Research Interests

Hypoxia-inducible factor (HIF) is a protein that helps cells respond to changes in oxygen levels. It is made up of two parts, HIF-α and HIF-β, and its stability is controlled by enzymes called prolyl hydroxylases (PHDs or HIFP4H). Under normal oxygen conditions, PHDs promote the breakdown of HIF, keeping its activity low. However, when PHDs are inhibited, HIF becomes stable and active, which can help treat conditions like ischemic diseases and oxidative stress-related disorders. Despite the potential, many drugs targeting PHDs have shown side effects, such as liver issues and high blood pressure. To address these challenges, our research focuses on exploring the chemical space of natural products as potential PHD inhibitors. We aim to identify new small-molecule drugs that selectively target PHD isoforms and design their biosynthetic pathways in collaboration with experimental research groups to develop safer and more effective therapies.

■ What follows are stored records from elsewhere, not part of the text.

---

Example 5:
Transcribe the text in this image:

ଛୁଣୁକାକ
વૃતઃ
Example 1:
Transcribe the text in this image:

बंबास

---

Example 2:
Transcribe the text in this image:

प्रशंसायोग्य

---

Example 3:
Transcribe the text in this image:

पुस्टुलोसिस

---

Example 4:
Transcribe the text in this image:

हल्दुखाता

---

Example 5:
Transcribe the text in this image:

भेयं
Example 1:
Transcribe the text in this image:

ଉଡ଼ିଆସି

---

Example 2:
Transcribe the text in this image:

Retinol-binding proteins (RBPs) play a critical role in the uptake, transport, and metabolism of dietary retinoids (vitamin A and its derivatives). These proteins are implicated in various diseases and metabolic syndromes, including obesity, cardiovascular diseases, and macular degeneration. Interestingly, recent findings revealed that RBPs also interact with lipids, suggesting their broader role in lipid metabolism and signaling. Despite this, the molecular mechanisms underlying the distinct binding of RBPs to retinoids and non-retinoids remain largely unknown. To address this gap, our research aims to unravel these molecular mechanisms. Building on our findings, we also seek to discover a novel class of RBP antagonists to selectively modulate their activity in disease states.

Exploring biomolecular dynamics often involves overcoming challenges posed by energy landscapes with multiple metastable states separated by large energy barriers. These barriers slow down molecular dynamics (MD) simulations and can lead to significant statistical errors when measuring important properties. To address these challenges, enhanced sampling techniques that use collective variables (CVs) have become standard practice. However, identifying good CVs for complex biomolecular systems is not trivial when relying solely on physical intuition. To simplify this process, Oh et al. developed a new method called gradient descent-based multiclass harmonic linear discriminant analysis (GD-HLDA). This approach uses harmonic mean approaches for both within-class and between-class variances and relies on gradient descent on the Stiefel manifold to automatically identify the orthonormal basis vectors for the linear transformation. Our research aims to establish a solid theoretical foundation for GD-HLDA, optimize the method further to enhance its accuracy and efficiency, and validate its broad applicability and high interpretability across a wide range of chemical and biological systems.